### Exercise description
Locate "du Figaro, de" in the records below, then copy its line and every following line exactly, without the pictures.

### Exercise data
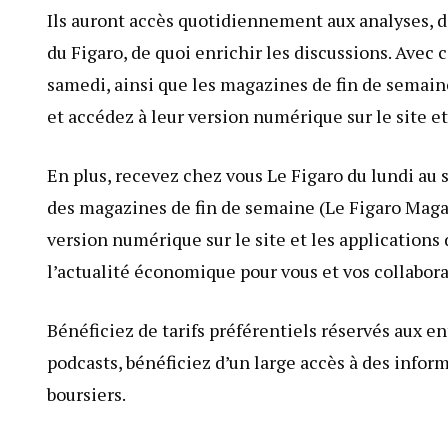
Ils auront accès quotidiennement aux analyses, dé
du Figaro, de quoi enrichir les discussions. Avec 
samedi, ainsi que les magazines de fin de semai
et accédez à leur version numérique sur le site et
En plus, recevez chez vous Le Figaro du lundi a
des magazines de fin de semaine (Le Figaro Maga
version numérique sur le site et les applications 
l’actualité économique pour vous et vos collabora
Bénéficiez de tarifs préférentiels réservés aux en
podcasts, bénéficiez d’un large accès à des info
boursiers.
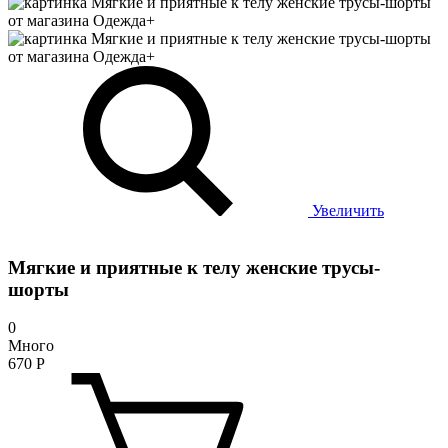
Увеличить
Мягкие и приятные к телу женские трусы-
шорты
0
Много
670
Р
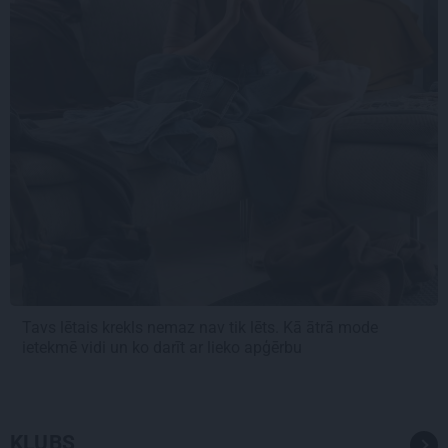
Tavs lētais krekls nemaz nav tik lēts. Kā ātrā mode
ietekmē vidi un ko darīt ar lieko apģērbu
KLUBS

### Exercise solution
du Figaro, de quoi enrichir les discussions. Avec 
samedi, ainsi que les magazines de fin de semai
et accédez à leur version numérique sur le site et
En plus, recevez chez vous Le Figaro du lundi a
des magazines de fin de semaine (Le Figaro Maga
version numérique sur le site et les applications 
l’actualité économique pour vous et vos collabora
Bénéficiez de tarifs préférentiels réservés aux en
podcasts, bénéficiez d’un large accès à des info
boursiers.
Увеличить
Мягкие и приятные к телу женские трусы-
шорты
0
Много
670
Р
Tavs lētais krekls nemaz nav tik lēts. Kā ātrā mode
ietekmē vidi un ko darīt ar lieko apģērbu
KLUBS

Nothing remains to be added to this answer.